Several aspects of this species’ life history have been relatively well studied, primarily in the eastern United States: migration behavior and physiology (WY and others), physical and ecological separations from closely related thrushes (Dilger 1956a, 1956b, Noon 1981), and diet and foraging ecology (Beal 1915, Holmes and Robinson 1988).
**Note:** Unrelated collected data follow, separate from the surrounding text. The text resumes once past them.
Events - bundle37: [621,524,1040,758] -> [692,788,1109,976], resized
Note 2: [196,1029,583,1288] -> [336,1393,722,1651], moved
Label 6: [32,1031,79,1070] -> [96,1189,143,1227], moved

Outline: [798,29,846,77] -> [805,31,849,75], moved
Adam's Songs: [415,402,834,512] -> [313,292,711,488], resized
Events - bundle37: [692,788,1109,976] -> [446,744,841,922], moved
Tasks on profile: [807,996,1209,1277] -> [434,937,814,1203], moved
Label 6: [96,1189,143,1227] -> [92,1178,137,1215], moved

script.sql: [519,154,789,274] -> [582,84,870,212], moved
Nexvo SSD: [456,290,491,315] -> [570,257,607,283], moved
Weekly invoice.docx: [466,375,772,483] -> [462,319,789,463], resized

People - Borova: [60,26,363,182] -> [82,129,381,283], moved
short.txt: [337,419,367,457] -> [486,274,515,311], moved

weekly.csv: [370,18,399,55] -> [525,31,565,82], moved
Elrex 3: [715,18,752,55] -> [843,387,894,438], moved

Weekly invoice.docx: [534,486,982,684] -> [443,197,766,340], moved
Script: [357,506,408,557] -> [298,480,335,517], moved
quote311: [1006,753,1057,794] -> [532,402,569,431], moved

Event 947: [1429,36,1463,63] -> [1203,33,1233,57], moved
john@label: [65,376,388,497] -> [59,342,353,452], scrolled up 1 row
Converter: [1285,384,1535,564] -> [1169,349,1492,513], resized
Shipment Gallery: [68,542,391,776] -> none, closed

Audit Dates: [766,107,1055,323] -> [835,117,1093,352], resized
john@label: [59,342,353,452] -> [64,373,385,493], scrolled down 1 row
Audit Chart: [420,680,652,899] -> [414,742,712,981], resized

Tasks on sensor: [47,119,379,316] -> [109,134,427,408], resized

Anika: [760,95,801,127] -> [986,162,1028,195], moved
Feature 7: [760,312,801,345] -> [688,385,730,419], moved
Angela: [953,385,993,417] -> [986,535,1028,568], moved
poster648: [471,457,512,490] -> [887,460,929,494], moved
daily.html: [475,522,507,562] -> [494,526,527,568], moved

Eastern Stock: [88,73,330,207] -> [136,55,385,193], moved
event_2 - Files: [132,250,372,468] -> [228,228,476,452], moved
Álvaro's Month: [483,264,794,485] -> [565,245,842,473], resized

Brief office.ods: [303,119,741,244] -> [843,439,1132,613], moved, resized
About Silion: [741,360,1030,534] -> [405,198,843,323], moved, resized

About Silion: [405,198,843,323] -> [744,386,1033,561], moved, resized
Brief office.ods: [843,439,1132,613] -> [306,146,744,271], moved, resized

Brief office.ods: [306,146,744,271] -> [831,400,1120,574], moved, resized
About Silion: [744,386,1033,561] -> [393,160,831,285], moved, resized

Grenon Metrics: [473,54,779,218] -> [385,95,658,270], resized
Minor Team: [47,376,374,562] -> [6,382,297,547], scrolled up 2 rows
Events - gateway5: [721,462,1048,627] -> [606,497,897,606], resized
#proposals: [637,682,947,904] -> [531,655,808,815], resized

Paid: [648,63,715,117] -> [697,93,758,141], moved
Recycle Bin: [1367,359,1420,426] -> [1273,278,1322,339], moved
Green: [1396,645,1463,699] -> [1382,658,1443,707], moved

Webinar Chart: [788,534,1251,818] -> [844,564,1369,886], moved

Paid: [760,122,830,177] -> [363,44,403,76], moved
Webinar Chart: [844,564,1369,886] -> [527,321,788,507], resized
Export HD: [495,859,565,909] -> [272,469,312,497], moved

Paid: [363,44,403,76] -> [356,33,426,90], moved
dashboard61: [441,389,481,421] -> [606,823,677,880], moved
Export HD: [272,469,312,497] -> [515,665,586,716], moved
Habitat selection has been described for this species in northeastern montane forests (e.g., Sabo 1980) and Alaska taiga (Kessel 1998), but similar information is lacking for other habitats. Other than observations of a few nests in Maine in the early 1900s (Stanwood 1913), the breeding ecology of this species is not known, perhaps because nests can be so difficult to find. Recent studies in western coniferous forests (DEM and others), northeastern coniferous forests (K. McFarland and others), and riparian systems in California (T. Gardali, S. Small et al.) have focused on how habitat (especially nest sites) affects reproductive success. Combined with additional research at wintering sites, this information may help explain why this thrush has declined.